The Living Alone with Cognitive Impairment Project serves older adults living alone with cognitive impairment in the United States, as well as worldwide. Our goals:
- Support researchers conduct rigorous research on this population with quantitative, qualitative, and mixed methods.
- Ensure that policies and programs are designed to support older adults living alone with cognitive impairment, who often have limited supports from caregivers.
- Promote and support all kind of research to illuminate challenges, as well as best practices on to living alone with cognitive impairment. Elena Portacolone is available to share protocols (e.g., recruitment methods, consent protocols, strategies to recruit participants who are not diagnosed) to allow researchers to expand research on living alone with cognitive impairment.

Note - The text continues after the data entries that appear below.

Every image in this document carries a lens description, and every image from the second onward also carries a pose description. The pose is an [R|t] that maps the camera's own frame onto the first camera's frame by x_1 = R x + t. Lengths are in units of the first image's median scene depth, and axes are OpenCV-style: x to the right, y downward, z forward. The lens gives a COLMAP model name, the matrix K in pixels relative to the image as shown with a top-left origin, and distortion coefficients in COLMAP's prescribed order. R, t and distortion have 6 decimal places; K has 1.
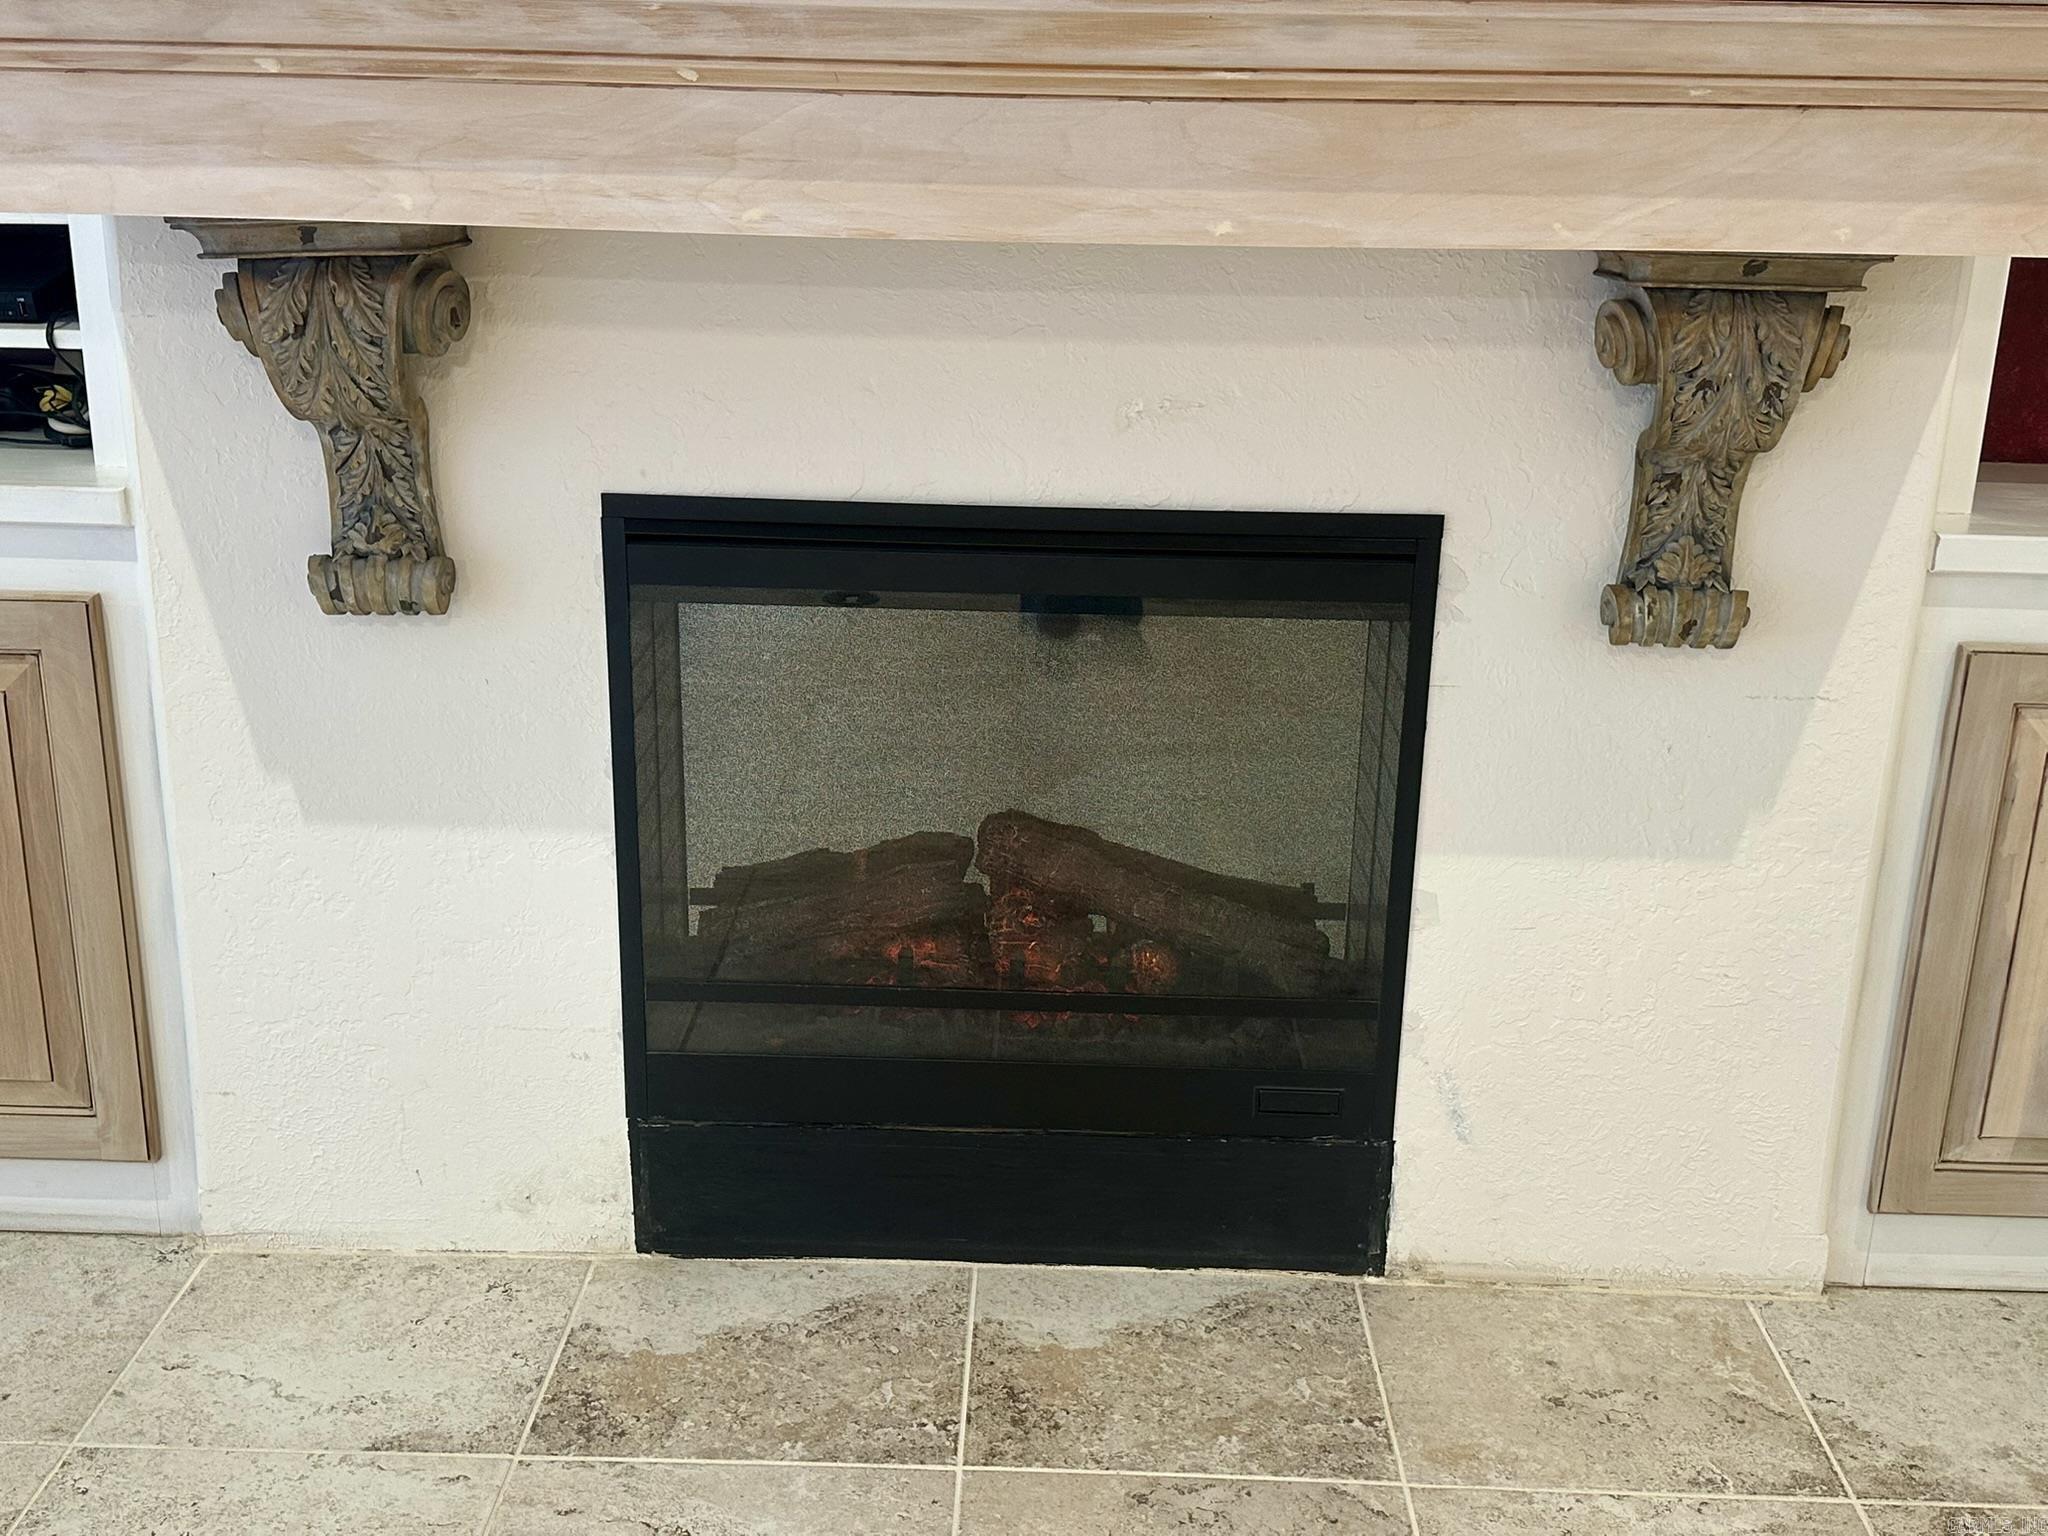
lens RADIAL K [[2211.5, 0, 1015.4], [0, 2211.5, 768.2], [0, 0, 1]] dist [0.028216, 0.000000]
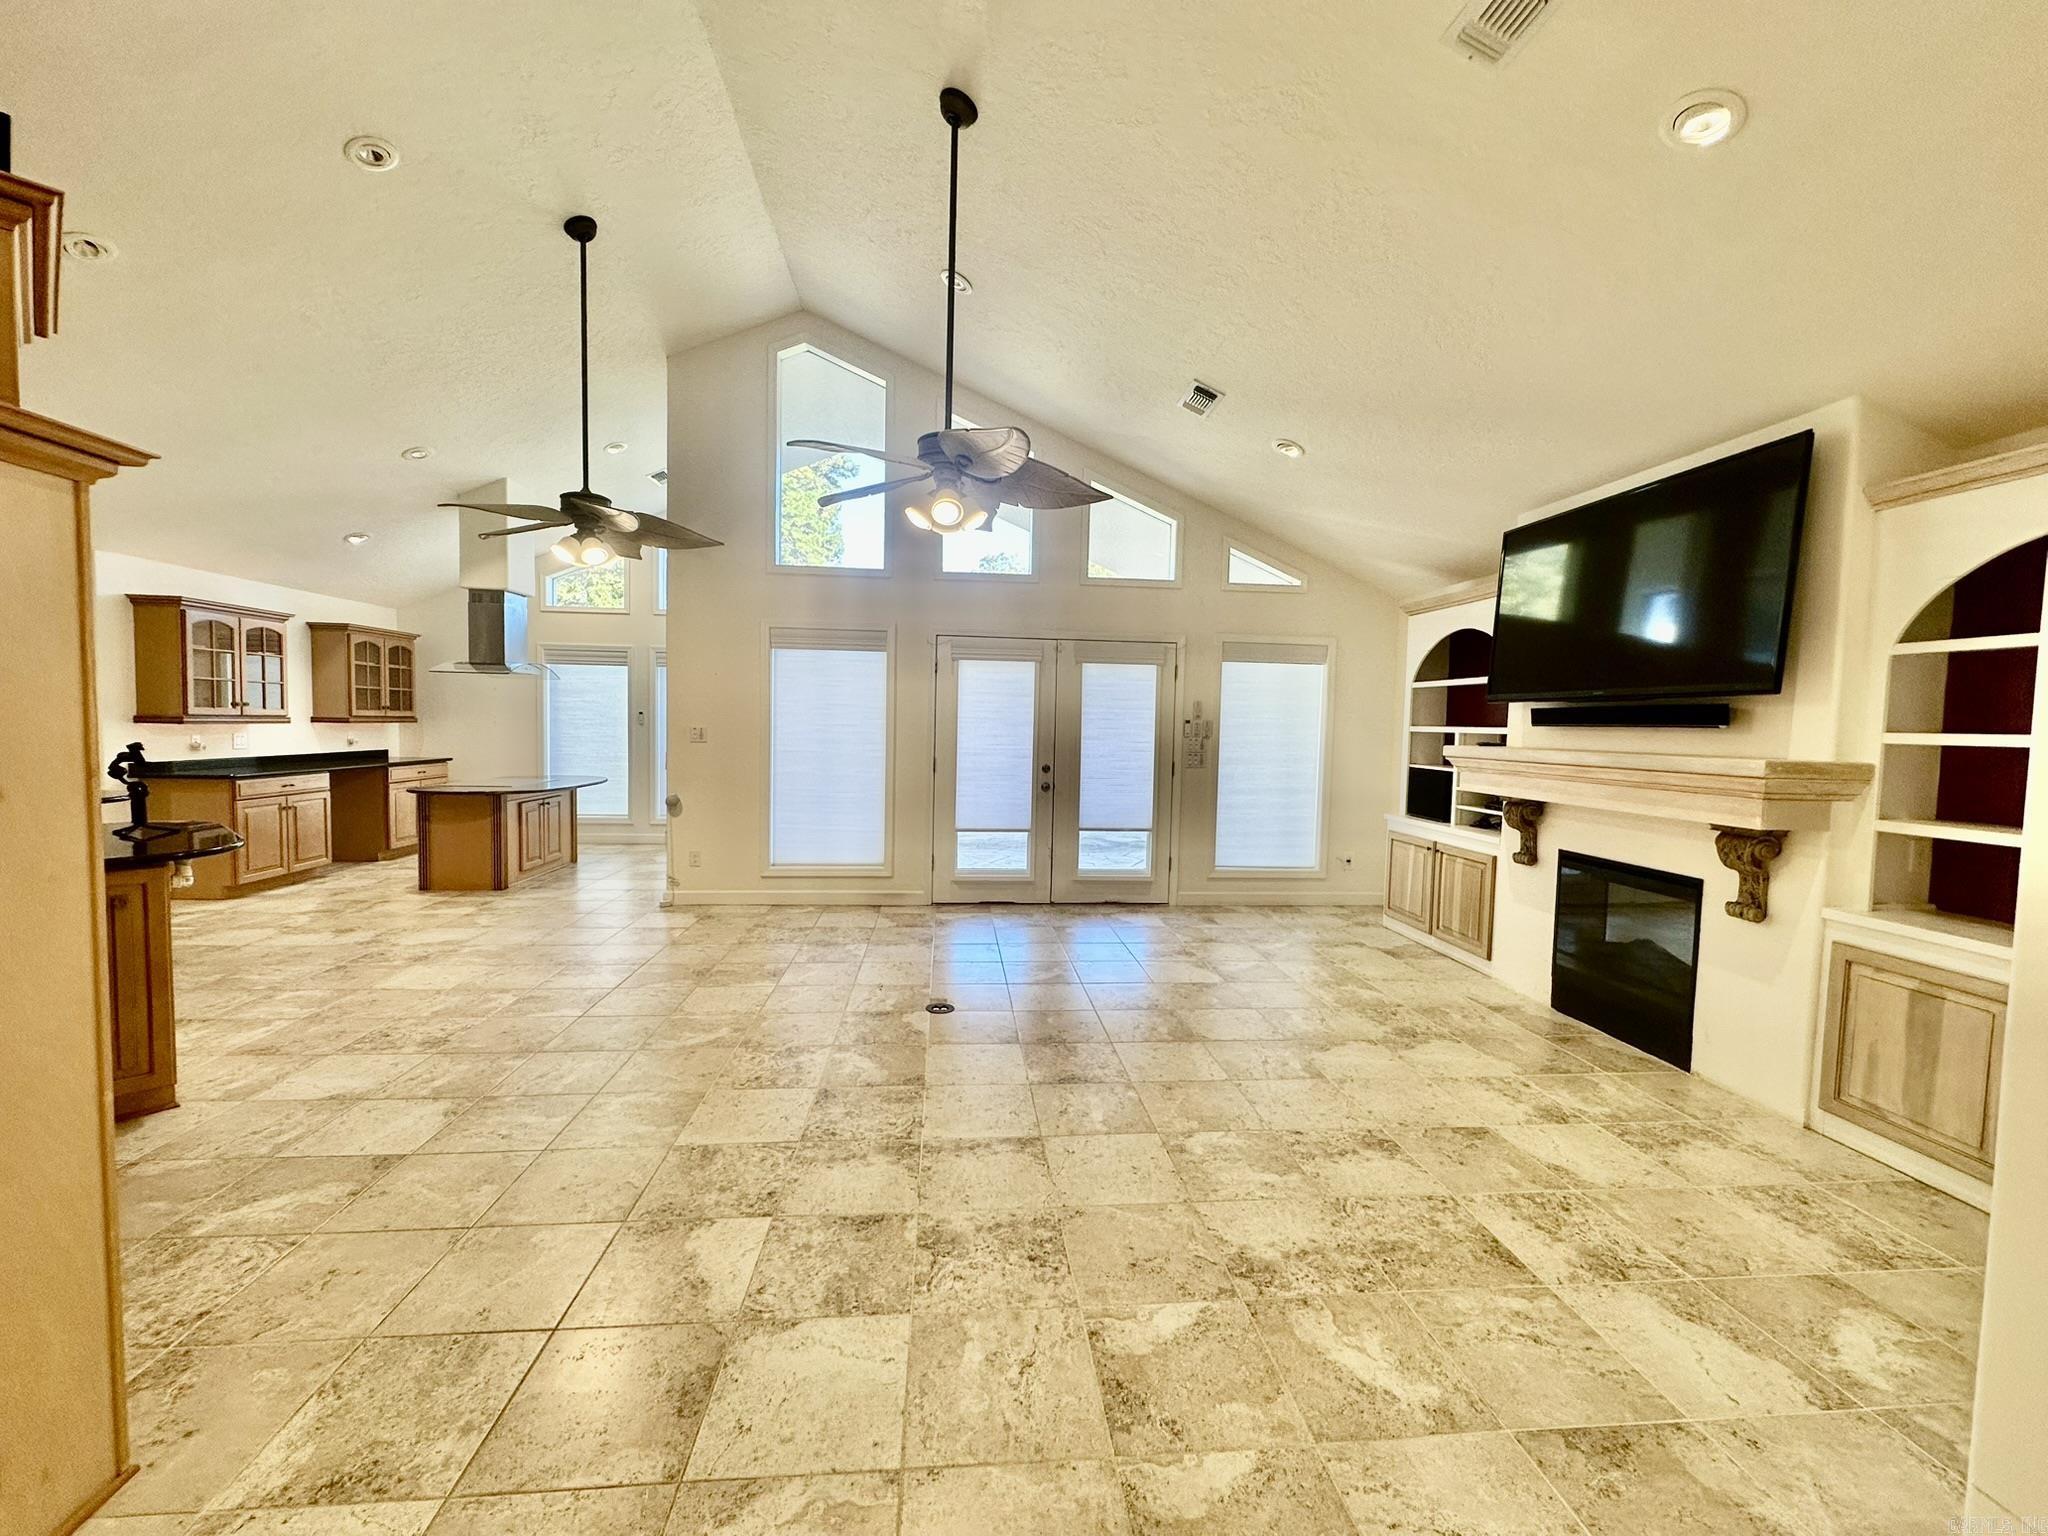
lens RADIAL K [[824.2, 0, 1016.4], [0, 824.2, 766.6], [0, 0, 1]] dist [-0.003905, 0.000813]
pose [[0.110340, 0.035172, -0.993271, 1.639970], [-0.339424, 0.940623, -0.004398, 0.142241], [0.934140, 0.337625, 0.115727, -0.530868]]
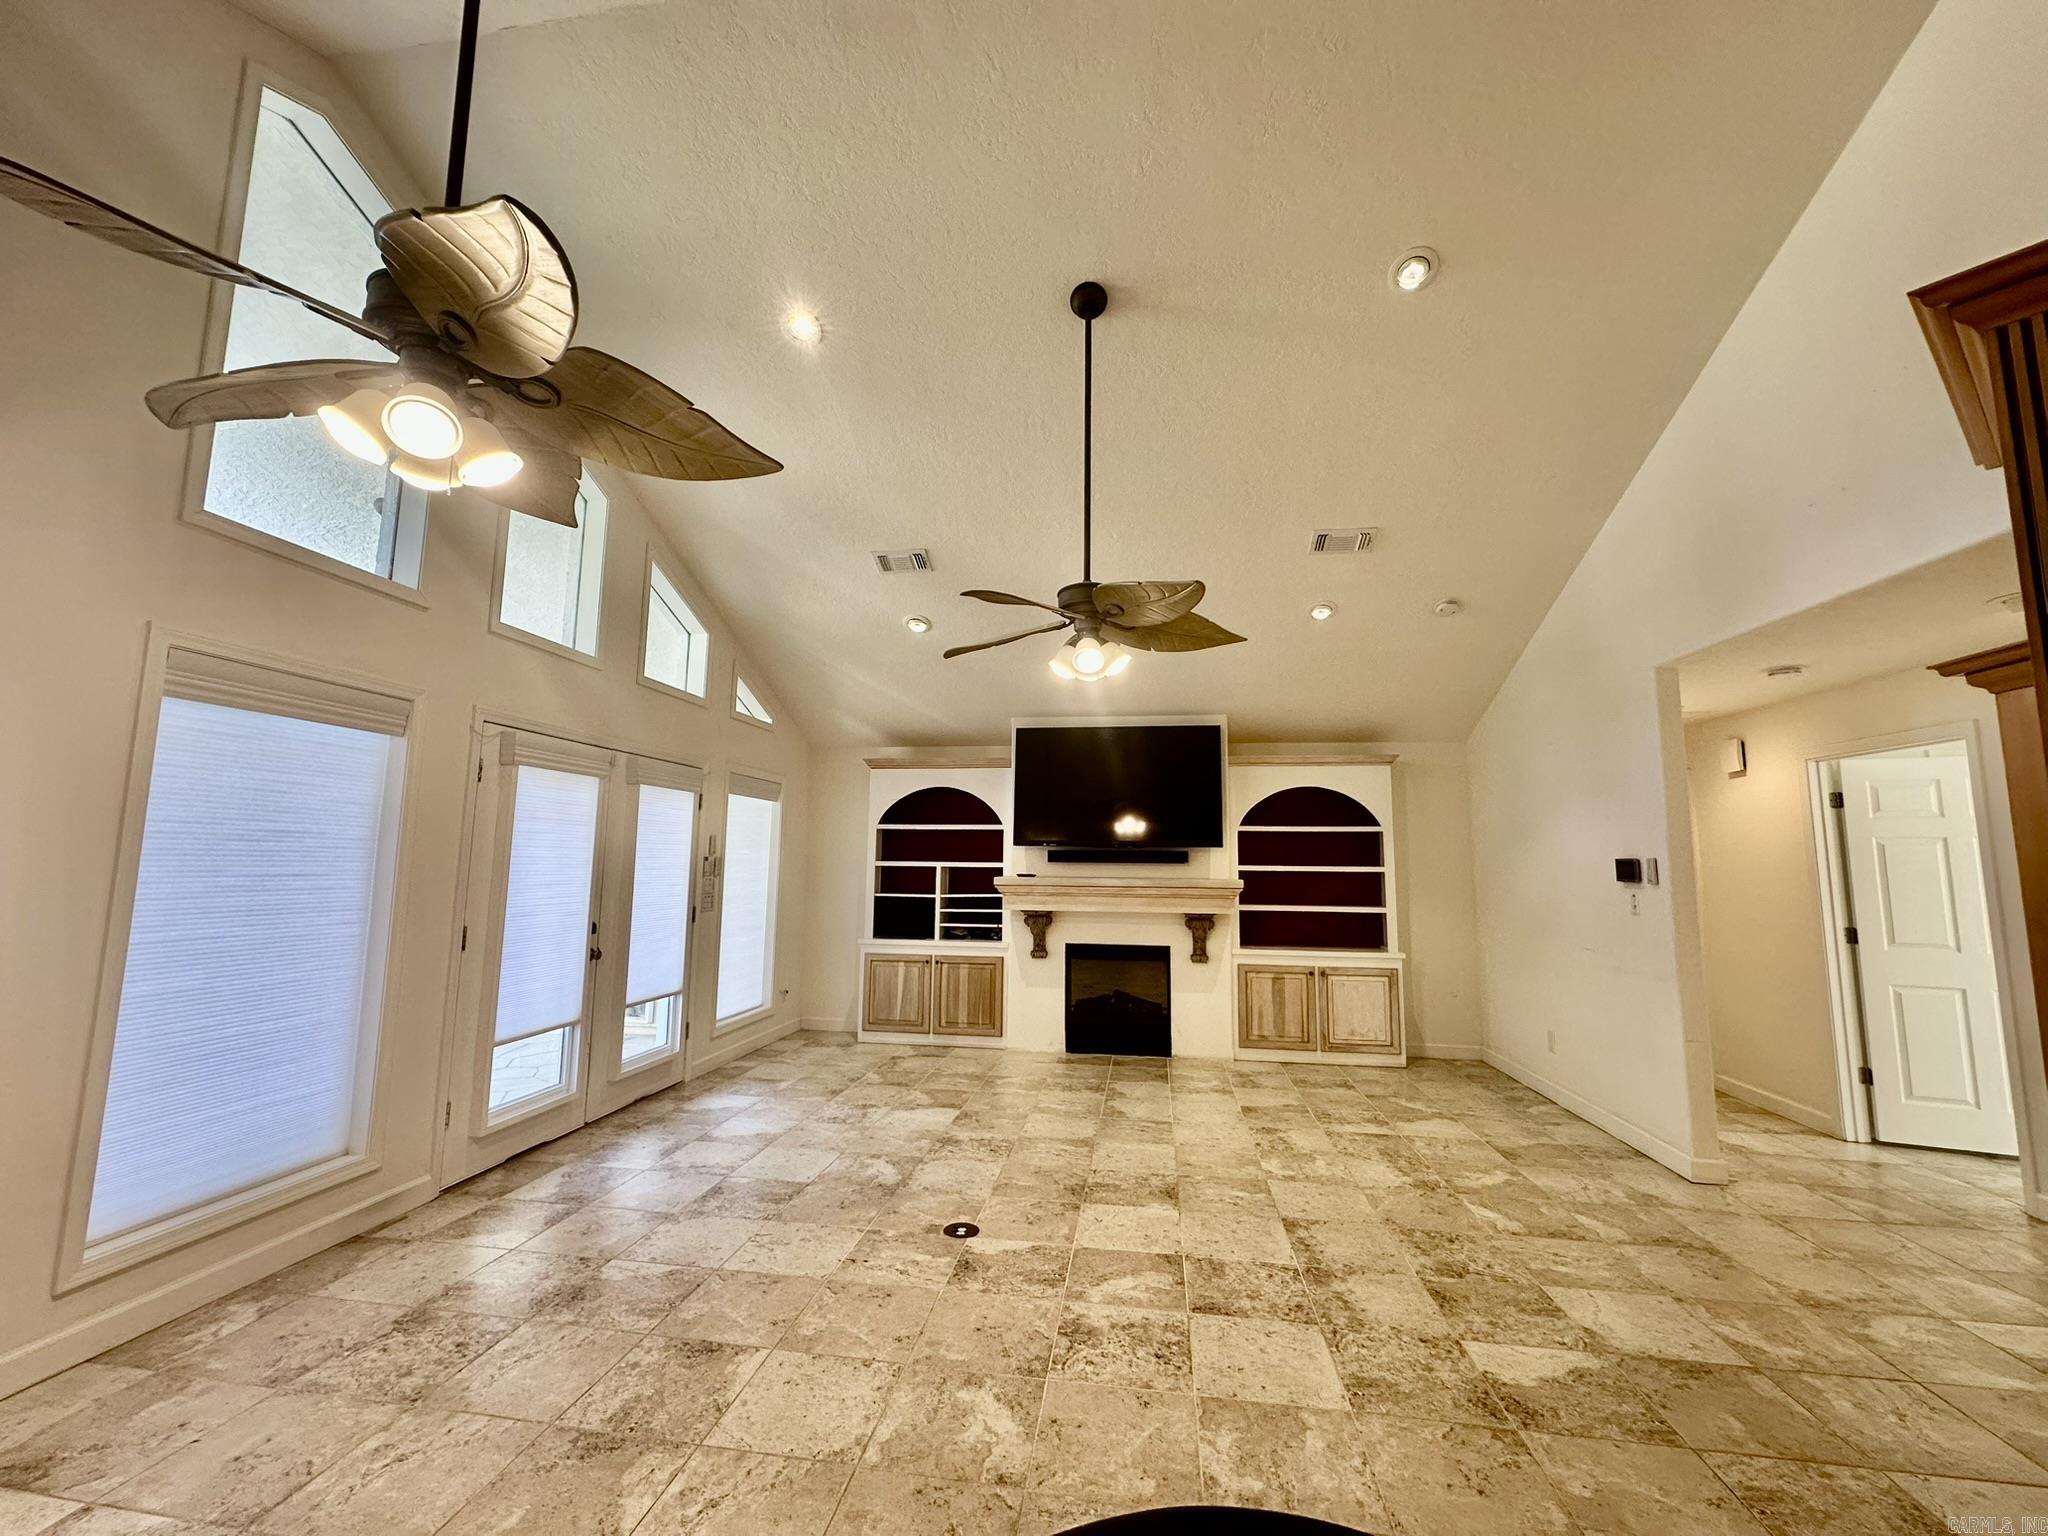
lens RADIAL K [[824.2, 0, 1028.1], [0, 824.2, 765.0], [0, 0, 1]] dist [-0.003905, 0.000813]
pose [[0.992613, -0.024121, -0.118901, 0.052673], [-0.030139, 0.900289, -0.434247, 0.607325], [0.117520, 0.434623, 0.892912, -2.020814]]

- Disseminate public policy recommendations
- Support journalists writing articles on living alone with cognitive impairment
- Serve policy makers, clinicians, researchers by raising awareness and fostering interdisciplinary as well as international collaborations
Our briefs provide experts' recommendations on strategies to support older adults living alone with cognitive impairment manage their medication, access home care aides, and timely diagnoses. All briefs are here, the "Policy Briefs" page of our website.
In the United States it is estimated that 4.3 million older adults live alone with cognitive impairment, which represents 25% of older adults living with cognitive impairment. Cognitive impairment can range from mild cognitive impairment to dementia.¹
“I have a hard time remembering now. I really hate that. That’s tearing me apart. And I don’t know what to do about that.”